As shown in Fig. 7c–e, the DW1 amplitudes from 30 km to 70 km are enhanced obviously near 210° Ls due to the dust storm. If we look at the changes at each altitude on the 210° Ls axis, we see that the tides first increase with altitude and then weaken with altitude after 50 km in the dust storm background, but are still significantly stronger than in the absence of a dust storm background. The dense staggered vertical bars of positive and negative values after 180° Ls were caused by the enhancement of upward propagation of thermal tides in the dusty season, which is more obvious at 30 and 50 km altitude (Fig. 7h,i) corresponding to the evident strong tides in Fig. 7c,d.

Fig. 7
figure 7

Zonal mean climatology of Martian atmospheric DW1 amplitude (left) and phase (right) within the whole MY at 5 km (a, f), 10 km (b, g), 30 km (c, h), 50 km (d, i) and 70 km (e, j) altitude.

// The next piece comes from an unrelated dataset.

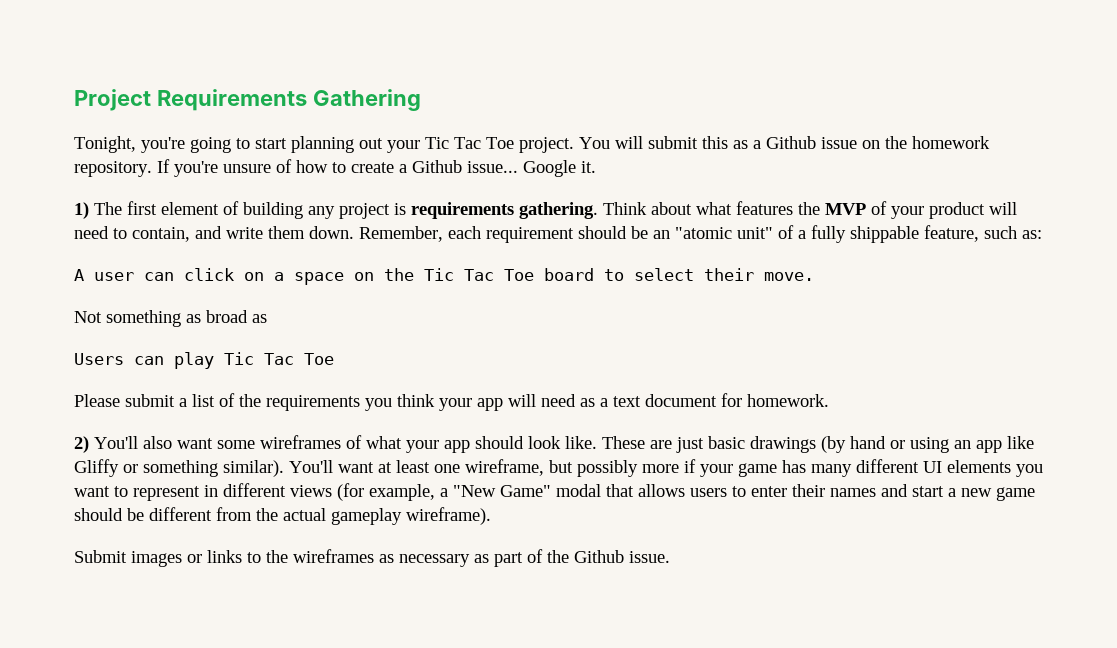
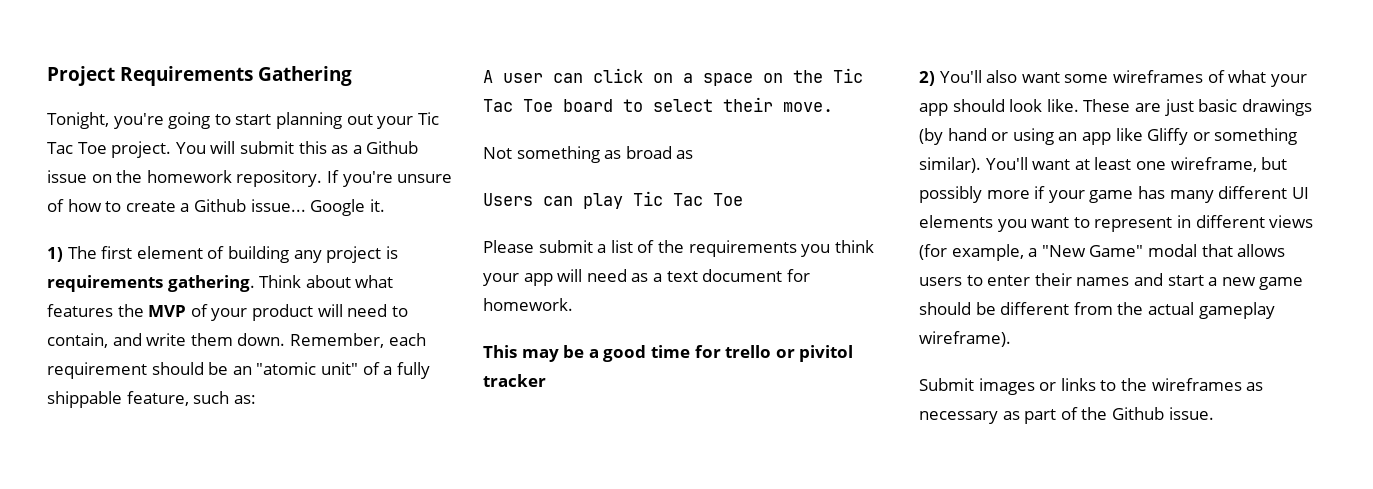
(829, 400) none -> [483,345,854,362] [483,374,546,387] // This may be a good time for trello or pivitol tracker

Observational filter effects

The instrument visibility and observation geometry would influence the parts of the gravity wave spectrum observed96,97, leading to the observational filter effects of the dataset. Mixed gravity wave spectrum would be sampled by mixing perturbations from background temperature taken from a mixture of limb, nadir, occultation and entry accelerometer retrievals. Indeed, it is likely that different parts of the spectrum would be mixed in different ratios, resulting in a highly heterogeneous gravity wave results of the dataset. Despite all this, the dataset has to focus on the general composite gravity wave instead of the frequency dependent gravity wave due to the severe incompleteness of data coverage of single spacecraft. A single spacecraft could provide data with coverage on the order from ten percent to one thousandth, which is too small to retain the gravity wave of its specific spectrum and thus it is difficult to gain the gravity wave in the frequency domain. In addition, it was found that the observation filtering effects would not affect data reflection of the real gravity wave state in the atmosphere96. Consequently, the gravity wave calculated in the dataset represents the general composite gravity wave rather than gravity wave in the frequency domain.